Because let’s be clear: Those of us who steadfastly remain in the Church do so in part because of relatively shallow, less-than-theologically-pristine reasons. Yes, we really do. Part of why we’re willing to put up with pain and nonsense because we still get Jesus is because we’re getting a lot else to help us along, besides things that are clearly Jesus.
So many people who’ve never left the Church, or who have drifted and come back, or who’ve had a terrible breach that they’re working on repairing, will probably tell you that they’re there because of Jesus and the Eucharist and maybe confession.
But they will also tell you about goodness and truth and beauty they have encountered with their senses, with their emotions, with their bodies. They may even be able to point to something specific, something little, that tipped the balance and started them on the path back:
“Once when I was six, I lost my lunch bag and I was crying, and a kind nun gave me a hot grilled cheese sandwich, and it was so good. I never forgot it.”
“When my addict brother died, strangers from the Catholic church donated money so he could be buried with dignity.”
“When I was in college, I was jogging through the park in the rain and I heard some church bells, and for some reason, I went into the church and heard the best sermon of my life so I signed up for RCIA.”
“My babysitter used to tell us stories about St Martin De Porres and they always stuck with me. I like animals, too, and I thought it would be nice to be like him.”
This is . . . petty stuff, right? A sandwich. A church bell. A little bit of money. An animal story. These are not great, weighty, immutable truths about the Trinity or salvation history. And yet these little things can be enough to tip the balance and make people walk into a church, or give it a second chance, or melt their hearts enough so that old pains and sorrows begin to seem manageable.
If anything, I’ve heard more of these kinds of stories than I’ve heard stories about the last straw that led someone to leave.
If we’re honest with ourselves, we will acknowledge that a lot of what keeps us Catholic is the little stuff. And if we’re even more honest, we’ll acknowledge that the little stuff isn’t actually little.
We aren’t souls trapped in petty, disposable bodies. We’re body and soul together, and the temporal and the spiritual are all mixed and mingled in with each other. That’s not a bad thing. It’s the way that Jesus chose to make contact with us: In our human lives, in time, in bodies, in emotions, in human contact.
So yes, we’re Catholic because we’re there for Jesus. We’re there for God. But as much as we’d like to believe we’re turning up solely for spiritual reasons, there are myriad prosaic things tethering us to the central spiritual truths of our faith. We can only encounter God mediated through other people, and through things like music, and acts of charity, and grilled cheese sandwiches. Thanks be to God, that’s how it works.

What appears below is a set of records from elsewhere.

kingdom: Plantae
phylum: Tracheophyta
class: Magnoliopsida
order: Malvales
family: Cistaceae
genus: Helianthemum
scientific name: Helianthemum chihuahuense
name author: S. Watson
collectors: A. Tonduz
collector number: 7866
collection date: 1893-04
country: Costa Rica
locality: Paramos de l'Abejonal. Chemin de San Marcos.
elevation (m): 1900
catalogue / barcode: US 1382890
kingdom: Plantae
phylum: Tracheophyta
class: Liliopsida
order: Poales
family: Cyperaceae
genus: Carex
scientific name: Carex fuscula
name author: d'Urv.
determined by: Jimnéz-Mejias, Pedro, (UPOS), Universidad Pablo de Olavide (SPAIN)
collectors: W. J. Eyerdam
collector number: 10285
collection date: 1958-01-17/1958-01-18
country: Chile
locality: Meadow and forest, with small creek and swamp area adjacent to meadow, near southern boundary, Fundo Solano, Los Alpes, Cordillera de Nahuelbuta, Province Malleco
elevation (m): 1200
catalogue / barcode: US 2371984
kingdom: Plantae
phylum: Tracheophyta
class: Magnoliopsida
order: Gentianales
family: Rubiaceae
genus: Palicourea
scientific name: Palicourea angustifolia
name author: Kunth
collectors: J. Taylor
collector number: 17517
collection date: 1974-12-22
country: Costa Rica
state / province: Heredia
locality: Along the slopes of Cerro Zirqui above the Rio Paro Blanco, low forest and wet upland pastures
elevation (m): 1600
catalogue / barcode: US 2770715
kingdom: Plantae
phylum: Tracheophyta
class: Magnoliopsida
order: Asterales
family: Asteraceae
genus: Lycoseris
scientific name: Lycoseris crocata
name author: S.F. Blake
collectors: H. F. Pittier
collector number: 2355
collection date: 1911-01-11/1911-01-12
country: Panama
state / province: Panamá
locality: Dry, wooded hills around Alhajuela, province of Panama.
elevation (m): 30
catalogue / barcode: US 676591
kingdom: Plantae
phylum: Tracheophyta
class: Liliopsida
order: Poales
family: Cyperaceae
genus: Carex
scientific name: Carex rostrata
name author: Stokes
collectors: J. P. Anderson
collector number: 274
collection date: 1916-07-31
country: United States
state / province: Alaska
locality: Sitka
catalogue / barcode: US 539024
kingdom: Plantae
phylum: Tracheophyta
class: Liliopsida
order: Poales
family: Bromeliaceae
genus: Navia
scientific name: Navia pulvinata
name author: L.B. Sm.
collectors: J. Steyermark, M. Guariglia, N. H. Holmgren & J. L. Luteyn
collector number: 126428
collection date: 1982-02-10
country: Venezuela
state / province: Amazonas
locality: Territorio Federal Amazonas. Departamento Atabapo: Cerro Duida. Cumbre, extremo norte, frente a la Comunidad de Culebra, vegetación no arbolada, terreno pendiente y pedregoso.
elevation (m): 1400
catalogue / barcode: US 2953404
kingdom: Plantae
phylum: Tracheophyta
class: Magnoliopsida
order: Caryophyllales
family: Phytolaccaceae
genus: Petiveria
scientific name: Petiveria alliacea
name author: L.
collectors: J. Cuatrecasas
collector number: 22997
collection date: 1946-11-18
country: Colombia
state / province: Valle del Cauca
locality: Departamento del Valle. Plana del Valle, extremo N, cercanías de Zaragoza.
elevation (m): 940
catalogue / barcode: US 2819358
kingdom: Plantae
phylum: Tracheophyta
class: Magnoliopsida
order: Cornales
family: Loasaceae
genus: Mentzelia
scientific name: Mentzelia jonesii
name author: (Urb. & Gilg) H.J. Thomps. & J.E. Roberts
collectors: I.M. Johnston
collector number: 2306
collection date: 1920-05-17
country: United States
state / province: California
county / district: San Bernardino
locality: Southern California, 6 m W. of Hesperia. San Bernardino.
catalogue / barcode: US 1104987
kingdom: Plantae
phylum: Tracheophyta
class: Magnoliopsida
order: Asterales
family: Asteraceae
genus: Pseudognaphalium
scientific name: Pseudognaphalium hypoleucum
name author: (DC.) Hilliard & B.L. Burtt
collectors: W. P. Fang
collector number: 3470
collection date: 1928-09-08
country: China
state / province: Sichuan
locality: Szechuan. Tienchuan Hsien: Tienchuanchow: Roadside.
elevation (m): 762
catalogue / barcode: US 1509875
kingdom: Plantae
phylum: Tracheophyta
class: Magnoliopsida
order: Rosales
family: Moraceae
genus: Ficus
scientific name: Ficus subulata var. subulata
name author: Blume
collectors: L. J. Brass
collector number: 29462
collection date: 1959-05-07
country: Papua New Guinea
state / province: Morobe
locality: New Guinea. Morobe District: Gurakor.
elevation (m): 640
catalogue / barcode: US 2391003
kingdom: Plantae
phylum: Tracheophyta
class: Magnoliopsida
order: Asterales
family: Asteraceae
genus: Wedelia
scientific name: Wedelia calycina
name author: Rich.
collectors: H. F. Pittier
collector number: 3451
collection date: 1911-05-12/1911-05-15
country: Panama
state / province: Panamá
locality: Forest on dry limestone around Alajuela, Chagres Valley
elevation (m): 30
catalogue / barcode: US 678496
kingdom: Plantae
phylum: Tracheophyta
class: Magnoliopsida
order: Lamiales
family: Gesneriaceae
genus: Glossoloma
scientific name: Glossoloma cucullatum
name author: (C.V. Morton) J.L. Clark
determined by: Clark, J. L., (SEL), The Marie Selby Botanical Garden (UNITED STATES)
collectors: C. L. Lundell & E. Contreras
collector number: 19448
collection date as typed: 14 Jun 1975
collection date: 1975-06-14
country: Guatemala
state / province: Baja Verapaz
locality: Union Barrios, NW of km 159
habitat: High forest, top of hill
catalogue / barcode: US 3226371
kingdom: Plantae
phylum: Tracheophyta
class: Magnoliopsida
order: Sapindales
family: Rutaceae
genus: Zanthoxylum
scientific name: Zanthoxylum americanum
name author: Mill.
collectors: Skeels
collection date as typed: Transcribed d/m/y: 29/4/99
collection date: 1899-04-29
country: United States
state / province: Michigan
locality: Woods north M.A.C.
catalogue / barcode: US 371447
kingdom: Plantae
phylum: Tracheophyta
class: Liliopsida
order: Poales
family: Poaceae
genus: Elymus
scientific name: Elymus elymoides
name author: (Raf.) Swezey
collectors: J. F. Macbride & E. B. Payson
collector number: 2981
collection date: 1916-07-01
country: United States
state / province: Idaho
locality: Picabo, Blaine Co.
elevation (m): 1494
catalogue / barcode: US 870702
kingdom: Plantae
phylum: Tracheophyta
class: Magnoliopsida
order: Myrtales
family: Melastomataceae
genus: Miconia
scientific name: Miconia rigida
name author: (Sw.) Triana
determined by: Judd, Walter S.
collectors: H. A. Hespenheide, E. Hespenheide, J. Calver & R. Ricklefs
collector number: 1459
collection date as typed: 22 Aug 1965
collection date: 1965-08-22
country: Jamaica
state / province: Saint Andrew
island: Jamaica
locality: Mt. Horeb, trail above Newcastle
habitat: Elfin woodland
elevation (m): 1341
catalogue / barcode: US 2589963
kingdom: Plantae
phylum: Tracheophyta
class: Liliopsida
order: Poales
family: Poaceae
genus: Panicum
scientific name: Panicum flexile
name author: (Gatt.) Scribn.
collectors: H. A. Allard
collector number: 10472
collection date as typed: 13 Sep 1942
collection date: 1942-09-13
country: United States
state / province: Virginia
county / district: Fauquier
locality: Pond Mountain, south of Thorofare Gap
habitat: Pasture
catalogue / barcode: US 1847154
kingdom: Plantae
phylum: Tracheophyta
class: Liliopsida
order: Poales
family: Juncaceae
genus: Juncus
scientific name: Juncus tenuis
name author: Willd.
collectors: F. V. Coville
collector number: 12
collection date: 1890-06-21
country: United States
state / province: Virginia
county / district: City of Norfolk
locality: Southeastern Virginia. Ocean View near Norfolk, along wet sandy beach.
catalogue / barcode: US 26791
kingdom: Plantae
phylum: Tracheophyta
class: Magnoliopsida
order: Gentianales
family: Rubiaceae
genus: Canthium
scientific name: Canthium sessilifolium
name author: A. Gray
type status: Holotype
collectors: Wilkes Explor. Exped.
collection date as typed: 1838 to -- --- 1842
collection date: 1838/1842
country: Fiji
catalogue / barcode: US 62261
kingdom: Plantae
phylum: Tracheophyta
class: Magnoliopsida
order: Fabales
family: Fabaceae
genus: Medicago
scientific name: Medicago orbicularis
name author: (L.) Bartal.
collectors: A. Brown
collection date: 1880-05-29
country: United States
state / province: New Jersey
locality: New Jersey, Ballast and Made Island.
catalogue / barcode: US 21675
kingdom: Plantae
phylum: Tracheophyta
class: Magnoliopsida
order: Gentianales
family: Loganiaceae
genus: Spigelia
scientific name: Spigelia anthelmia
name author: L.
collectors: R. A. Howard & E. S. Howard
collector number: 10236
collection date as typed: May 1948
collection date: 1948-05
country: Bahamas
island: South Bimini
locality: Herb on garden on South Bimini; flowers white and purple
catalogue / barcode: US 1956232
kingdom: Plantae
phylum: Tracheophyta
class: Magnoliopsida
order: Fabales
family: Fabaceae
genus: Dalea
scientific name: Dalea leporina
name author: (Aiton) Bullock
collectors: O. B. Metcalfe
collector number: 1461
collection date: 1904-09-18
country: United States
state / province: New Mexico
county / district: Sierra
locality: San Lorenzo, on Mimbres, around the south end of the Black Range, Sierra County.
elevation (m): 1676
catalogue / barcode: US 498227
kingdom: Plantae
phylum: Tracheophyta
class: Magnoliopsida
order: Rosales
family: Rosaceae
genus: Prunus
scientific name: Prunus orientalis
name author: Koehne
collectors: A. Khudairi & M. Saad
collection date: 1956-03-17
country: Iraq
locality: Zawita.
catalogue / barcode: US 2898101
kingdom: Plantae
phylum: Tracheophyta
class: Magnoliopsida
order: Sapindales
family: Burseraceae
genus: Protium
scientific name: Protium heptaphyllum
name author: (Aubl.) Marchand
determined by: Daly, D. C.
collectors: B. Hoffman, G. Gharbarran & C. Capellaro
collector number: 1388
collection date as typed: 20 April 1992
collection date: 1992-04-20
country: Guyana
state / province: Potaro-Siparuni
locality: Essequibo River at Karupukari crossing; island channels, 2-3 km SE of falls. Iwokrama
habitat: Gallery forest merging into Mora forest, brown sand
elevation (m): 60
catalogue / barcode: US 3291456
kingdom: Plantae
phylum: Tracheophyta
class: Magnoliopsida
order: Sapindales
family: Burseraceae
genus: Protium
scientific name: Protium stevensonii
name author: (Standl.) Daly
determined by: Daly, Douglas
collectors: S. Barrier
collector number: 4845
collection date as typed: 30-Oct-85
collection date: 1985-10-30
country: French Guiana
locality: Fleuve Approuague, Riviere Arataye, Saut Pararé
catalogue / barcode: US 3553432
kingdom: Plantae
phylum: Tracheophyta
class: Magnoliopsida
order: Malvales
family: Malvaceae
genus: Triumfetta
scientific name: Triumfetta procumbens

Don’t get me wrong: I’m not saying that, since we’re people of the flesh, we entitled to skip out on Christ if we don’t like the kind of party his people throw for us. What I am saying is: when we encounter someone who seems to have left for petty reasons, we should not despise them.
Instead, we should scrutinise our own lives and identify the equally petty things that are keeping us in the Church. We should thank God for these things, and we should look for ways to provide them for other people. Sometimes they don’t mean much, but sometimes they might be the one thing that tips the balance and sets someone else on the path toward God.
Everybody’s faith is shallow, ladies and gentlemen. None of us is bound to Christ solely because of our own profound personal efforts of faith. All of us are here, and lucky to be here, because of grace, and that grace almost always reaches us through small, seemingly superficial points of contact. That’s how it works.